Supplied information:
--

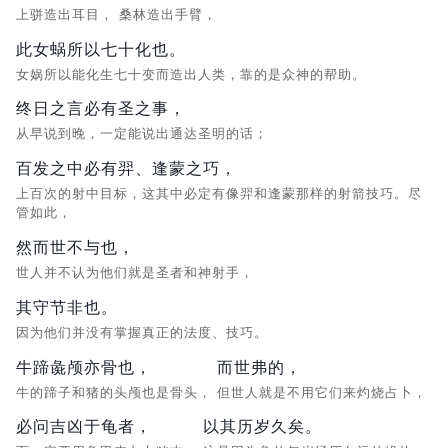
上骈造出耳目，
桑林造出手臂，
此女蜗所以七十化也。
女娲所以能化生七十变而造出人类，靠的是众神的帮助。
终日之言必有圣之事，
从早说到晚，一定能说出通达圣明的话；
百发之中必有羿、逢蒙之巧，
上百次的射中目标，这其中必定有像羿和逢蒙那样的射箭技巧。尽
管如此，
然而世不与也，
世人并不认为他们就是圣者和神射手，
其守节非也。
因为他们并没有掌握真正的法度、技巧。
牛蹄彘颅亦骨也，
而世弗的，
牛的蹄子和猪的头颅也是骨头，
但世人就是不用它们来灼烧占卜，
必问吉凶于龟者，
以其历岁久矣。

--

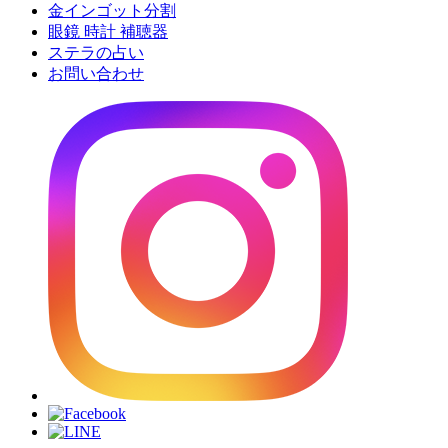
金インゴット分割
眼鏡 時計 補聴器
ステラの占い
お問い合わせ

--

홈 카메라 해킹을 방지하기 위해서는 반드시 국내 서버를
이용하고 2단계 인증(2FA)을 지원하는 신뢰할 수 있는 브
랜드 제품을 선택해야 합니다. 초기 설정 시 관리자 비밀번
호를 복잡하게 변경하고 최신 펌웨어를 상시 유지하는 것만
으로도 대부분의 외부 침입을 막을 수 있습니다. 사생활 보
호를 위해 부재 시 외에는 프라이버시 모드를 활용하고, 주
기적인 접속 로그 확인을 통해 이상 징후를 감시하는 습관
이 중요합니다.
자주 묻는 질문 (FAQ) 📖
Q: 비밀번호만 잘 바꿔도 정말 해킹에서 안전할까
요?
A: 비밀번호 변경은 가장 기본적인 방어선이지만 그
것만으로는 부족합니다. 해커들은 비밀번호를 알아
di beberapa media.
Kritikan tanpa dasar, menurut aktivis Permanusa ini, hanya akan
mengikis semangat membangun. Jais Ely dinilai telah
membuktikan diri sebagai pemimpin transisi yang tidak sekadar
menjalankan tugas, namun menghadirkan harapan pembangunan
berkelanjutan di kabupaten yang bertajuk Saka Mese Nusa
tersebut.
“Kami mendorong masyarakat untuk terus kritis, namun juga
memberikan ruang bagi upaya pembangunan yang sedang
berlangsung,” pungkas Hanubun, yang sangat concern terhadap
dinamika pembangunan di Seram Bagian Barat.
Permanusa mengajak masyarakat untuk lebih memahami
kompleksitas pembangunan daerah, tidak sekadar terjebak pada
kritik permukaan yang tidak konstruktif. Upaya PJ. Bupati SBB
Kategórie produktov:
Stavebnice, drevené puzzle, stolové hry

--

What you have to do: Could you copy out the data from the line with "홈 카메라 해킹을 방지하기 위해서는 반드시 국내 서버를" up to and including the line with "Permanusa mengajak masyarakat", keeping every line exactly as it appears?

Solved exercise:
홈 카메라 해킹을 방지하기 위해서는 반드시 국내 서버를
이용하고 2단계 인증(2FA)을 지원하는 신뢰할 수 있는 브
랜드 제품을 선택해야 합니다. 초기 설정 시 관리자 비밀번
호를 복잡하게 변경하고 최신 펌웨어를 상시 유지하는 것만
으로도 대부분의 외부 침입을 막을 수 있습니다. 사생활 보
호를 위해 부재 시 외에는 프라이버시 모드를 활용하고, 주
기적인 접속 로그 확인을 통해 이상 징후를 감시하는 습관
이 중요합니다.
자주 묻는 질문 (FAQ) 📖
Q: 비밀번호만 잘 바꿔도 정말 해킹에서 안전할까
요?
A: 비밀번호 변경은 가장 기본적인 방어선이지만 그
것만으로는 부족합니다. 해커들은 비밀번호를 알아
di beberapa media.
Kritikan tanpa dasar, menurut aktivis Permanusa ini, hanya akan
mengikis semangat membangun. Jais Ely dinilai telah
membuktikan diri sebagai pemimpin transisi yang tidak sekadar
menjalankan tugas, namun menghadirkan harapan pembangunan
berkelanjutan di kabupaten yang bertajuk Saka Mese Nusa
tersebut.
“Kami mendorong masyarakat untuk terus kritis, namun juga
memberikan ruang bagi upaya pembangunan yang sedang
berlangsung,” pungkas Hanubun, yang sangat concern terhadap
dinamika pembangunan di Seram Bagian Barat.
Permanusa mengajak masyarakat untuk lebih memahami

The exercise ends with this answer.